> _Dataset entries_
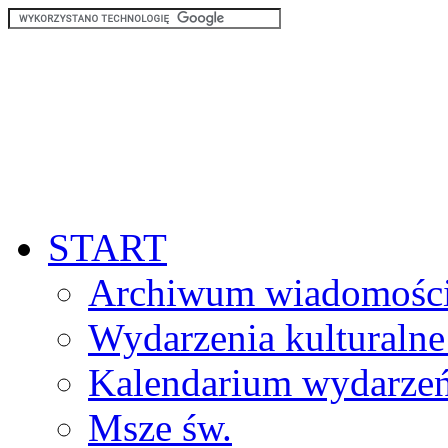
START
Archiwum wiadomośc
Wydarzenia kulturalne
Kalendarium wydarze
Msze św.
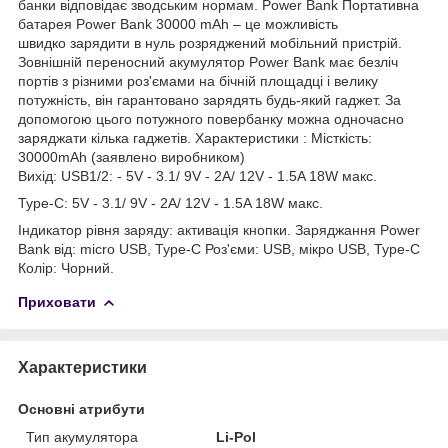
банки відповідає зводським нормам. Power Bank Портативна
батарея Power Bank 30000 mAh – це можливість
швидко зарядити в нуль розряджений мобільний пристрій.
Зовнішній переносний акумулятор Power Bank має безліч
портів з різними роз'ємами на бічній площадці і велику
потужність, він гарантовано зарядять будь-який гаджет. За
допомогою цього потужного повербанку можна одночасно
заряджати кілька гаджетів. Характеристики : Місткість:
30000mAh (заявлено виробником)
Вихід: USB1/2: - 5V - 3.1/ 9V - 2A/ 12V - 1.5A 18W макс.
Type-C: 5V - 3.1/ 9V - 2A/ 12V - 1.5A 18W макс.
Індикатор рівня заряду: активація кнопки. Заряджання Power
Bank від: micro USB, Type-C Роз'єми: USB, мікро USB, Type-C
Колір: Чорний.
Приховати
Характеристики
Основні атрибути
Тип акумулятора
Li-Pol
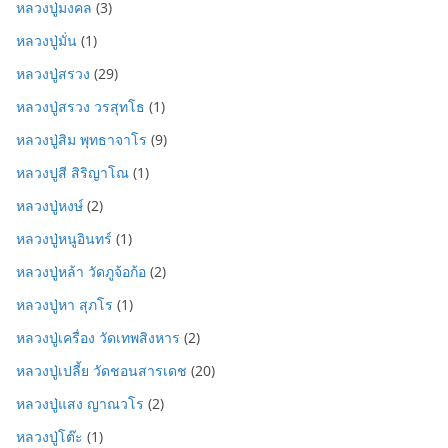
หลวงปู่มงคล
(3)
หลวงปู่มั่น
(1)
หลวงปู่สรวง
(29)
หลวงปู่สรวง วรสุทโธ
(1)
หลวงปู่สิม พุทธาจาโร
(9)
หลวงปูสี สิริญาโณ
(1)
หลวงปู่หงษ์
(2)
หลวงปู่หนูอินทร์
(1)
หลวงปู่หล้า วัดภูจ้อก้อ
(2)
หลวงปู่หา สุภโร
(1)
หลวงปู่เครื่อง วัดเทพสิงหาร
(2)
หลวงปู่เปลี้ย วัดชอนสารเดช
(20)
หลวงปู่แสง ญาณวโร
(2)
หลวงปู่โต๊ะ
(1)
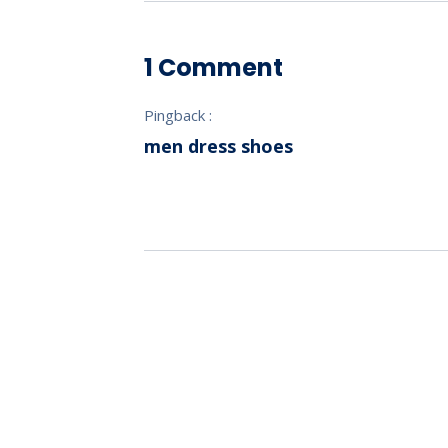
1 Comment
Pingback :
men dress shoes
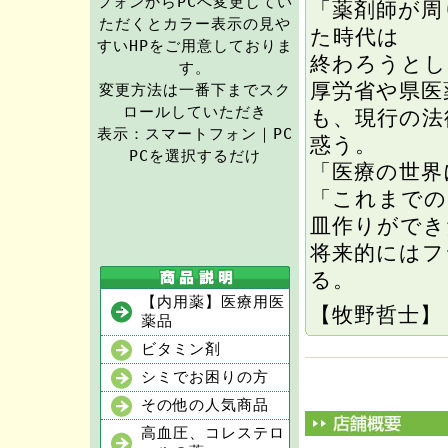
フォンからPCへ変更してい
「薬剤師が周
ただくとカラー表示の見や
た時代は
すいHPをご用意しておりま
終わろうとし
す。
厚労省や県医
変更方法は一番下までスク
ロールしていただき
も、現行の法
表示：スマートフォン｜PC
惑う。
PCを選択するだけ
「医療の世界
「これまでの
皿作りができ
将来的にはフ
る。
【内用薬】医療用医
【牧野哲士】
薬品
ビタミン剤
シミでお困りの方
その他の人気商品
高血圧、コレステロ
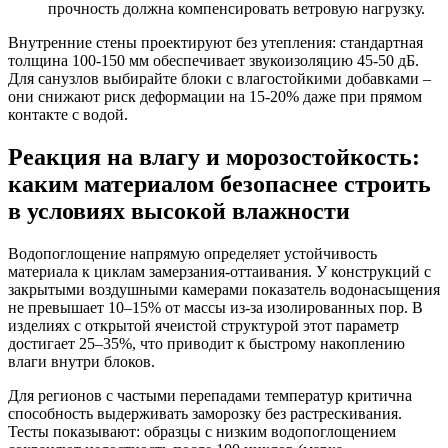
прочность должна компенсировать ветровую нагрузку.
Внутренние стены проектируют без утепления: стандартная
толщина 100-150 мм обеспечивает звукоизоляцию 45-50 дБ.
Для санузлов выбирайте блоки с влагостойкими добавками –
они снижают риск деформации на 15-20% даже при прямом
контакте с водой.
Реакция на влагу и морозостойкость:
каким материалом безопаснее строить
в условиях высокой влажности
Водопоглощение напрямую определяет устойчивость
материала к циклам замерзания-оттаивания. У конструкций с
закрытыми воздушными камерами показатель водонасыщения
не превышает 10–15% от массы из-за изолированных пор. В
изделиях с открытой ячеистой структурой этот параметр
достигает 25–35%, что приводит к быстрому накоплению
влаги внутри блоков.
Для регионов с частыми перепадами температур критична
способность выдерживать заморозку без растрескивания.
Тесты показывают: образцы с низким водопоглощением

> _What the task asks_
Repeat exactly, and only, the lines from the line containing "достигает 25–35%, что" through the last line of the records above, both included.

> _Finished task_
достигает 25–35%, что приводит к быстрому накоплению
влаги внутри блоков.
Для регионов с частыми перепадами температур критична
способность выдерживать заморозку без растрескивания.
Тесты показывают: образцы с низким водопоглощением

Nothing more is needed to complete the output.